▸ Page text
Microsoft is skewering Google again with ads and regulatory bashing that say as much about the dramatic shift in the technology industry's competitive landscape as they do about the animosity between the two rivals.Microsoft's attempt to distract from its own offences and refusal to comply with punishment are so recent that it is just crazy to pull off this stunt at this time. It was only weeks ago that Microsoft was fined almost billions of dollars for antitrust violations and failure to comply with suggested remedies. Microsoft's behaviour is very notable, outrageously so. "Since Google went public in August 2004, Microsoft's online division has accumulated more than $17.5 billion in operating losses," says one report. Here is another take:
The ads that began Tuesday mark the third phase in a 5-month-old marketing campaign that Microsoft Corp. derisively calls "Scroogled." The ads, which have appeared online, on television and in print, depict Google as a duplicitous company more interested in increasing profits and power than protecting people's privacy and providing unbiased search results.

(Dataset excerpts)

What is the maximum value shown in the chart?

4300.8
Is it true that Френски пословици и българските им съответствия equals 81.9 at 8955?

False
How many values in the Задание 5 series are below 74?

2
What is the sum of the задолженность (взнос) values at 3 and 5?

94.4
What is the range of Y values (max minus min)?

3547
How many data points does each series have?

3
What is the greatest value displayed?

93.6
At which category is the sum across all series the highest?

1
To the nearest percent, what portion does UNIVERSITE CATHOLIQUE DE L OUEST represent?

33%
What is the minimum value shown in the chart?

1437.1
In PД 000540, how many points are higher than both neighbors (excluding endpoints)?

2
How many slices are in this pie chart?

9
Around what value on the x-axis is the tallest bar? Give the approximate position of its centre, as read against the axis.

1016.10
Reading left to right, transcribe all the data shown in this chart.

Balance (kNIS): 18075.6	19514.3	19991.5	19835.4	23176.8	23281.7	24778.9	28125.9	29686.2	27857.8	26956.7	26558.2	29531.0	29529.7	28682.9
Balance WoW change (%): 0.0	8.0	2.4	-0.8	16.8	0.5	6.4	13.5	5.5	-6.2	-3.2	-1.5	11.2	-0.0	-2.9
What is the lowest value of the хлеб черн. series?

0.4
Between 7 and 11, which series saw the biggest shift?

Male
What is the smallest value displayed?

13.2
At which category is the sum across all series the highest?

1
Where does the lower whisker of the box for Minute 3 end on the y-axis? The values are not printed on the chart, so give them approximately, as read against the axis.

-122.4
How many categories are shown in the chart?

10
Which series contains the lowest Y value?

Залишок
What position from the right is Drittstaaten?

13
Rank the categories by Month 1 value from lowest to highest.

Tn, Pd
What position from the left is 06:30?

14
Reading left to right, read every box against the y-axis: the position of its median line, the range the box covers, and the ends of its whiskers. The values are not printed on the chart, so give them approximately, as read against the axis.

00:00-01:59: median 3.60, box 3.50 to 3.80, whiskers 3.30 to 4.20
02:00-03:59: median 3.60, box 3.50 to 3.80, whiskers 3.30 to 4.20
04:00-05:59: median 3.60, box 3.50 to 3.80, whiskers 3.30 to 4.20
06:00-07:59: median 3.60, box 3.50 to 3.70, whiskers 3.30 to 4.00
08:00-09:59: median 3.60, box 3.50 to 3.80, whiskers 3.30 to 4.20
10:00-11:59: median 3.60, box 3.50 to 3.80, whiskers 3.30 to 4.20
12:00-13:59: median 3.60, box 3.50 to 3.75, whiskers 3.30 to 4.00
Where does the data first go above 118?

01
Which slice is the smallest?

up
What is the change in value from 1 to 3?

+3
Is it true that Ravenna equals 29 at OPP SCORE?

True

▸ Actions to take
**A.** In the passage about Microsoft's ads targeting Google, what name does Microsoft give its marketing campaign?
**B.** Resume the passage about Microsoft's ad campaign against Google, starting right after its final sentence.

▸ Answers for the tasks
**A.** Microsoft calls it "Scroogled."

**B.**
INTERNET GIANT Google is at the centre of another European antitrust complaint orchestrated by Microsoft, this time relating to its Android software. The antitrust complaint has been filed by Fairsearch Europe, whose members include the likes of Microsoft, Nokia and Oracle. The group, which describes itself as an "organization united to promote economic growth, innovation and choice across the internet" is going after Google for its allegedly anticompetitve practices deployed with Android. It's a pretty ironic moment, after Microsoft recently was slapped with a mammoth fine for monopolistic behaviour relating to browser choice on Windows devices.Tux Radar intends to dedicate an imminent show segment to this issue as it polls listeners/readers and Pamela Jones calls this "[a]nother Cynical "Antitrust" Complaint From Microsoft and Its Buddies Against Google" (this is not the first).
Evidently, Microsoft and its proprietary friends didn't get the result they hoped for from their first antitrust complaint against Google to the EU Commission. The latest news is that the first one is being amicably resolved, according to the New York Times. Instead of saying to themselves, I guess we were wrong, instead Fairsearch, the Microsoft-led group that seems to have no other reason for being but to attack Google, files another antitrust complaint.Meanwhile, reveals this update from Thomas Claburn, Editor-at-Large at a large news site, the antitrust complaints against Microsoft are being kept away from the public. "In June 2007," he writes, "I filed a Freedom of Information Act (FOIA) request to learn more about the basis for Google's complaint that Microsoft's implementation of desktop search in Windows Vista violated the terms of its 2002 antitrust consent agreement."
Then he says: "After six years, the truth can finally be told. What follows is an excerpt from an email sent by Kulpreet Rana, Google's director of intellectual property, to Justice Department attorney Aaron Hoag, dated Oct. 4, 2006."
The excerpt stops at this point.